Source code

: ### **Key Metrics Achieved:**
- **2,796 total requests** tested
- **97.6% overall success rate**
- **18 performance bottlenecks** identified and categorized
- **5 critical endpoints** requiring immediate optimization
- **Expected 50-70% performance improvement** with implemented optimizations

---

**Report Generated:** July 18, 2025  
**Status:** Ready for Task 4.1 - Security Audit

******************************

- _Work instructions_
All lines from the one containing "- **97.6% overall success rate**" down to the final line above are to be restated word for word; leave out the rest.

- _Exercise solution_
- **97.6% overall success rate**
- **18 performance bottlenecks** identified and categorized
- **5 critical endpoints** requiring immediate optimization
- **Expected 50-70% performance improvement** with implemented optimizations

---

**Report Generated:** July 18, 2025  
**Status:** Ready for Task 4.1 - Security Audit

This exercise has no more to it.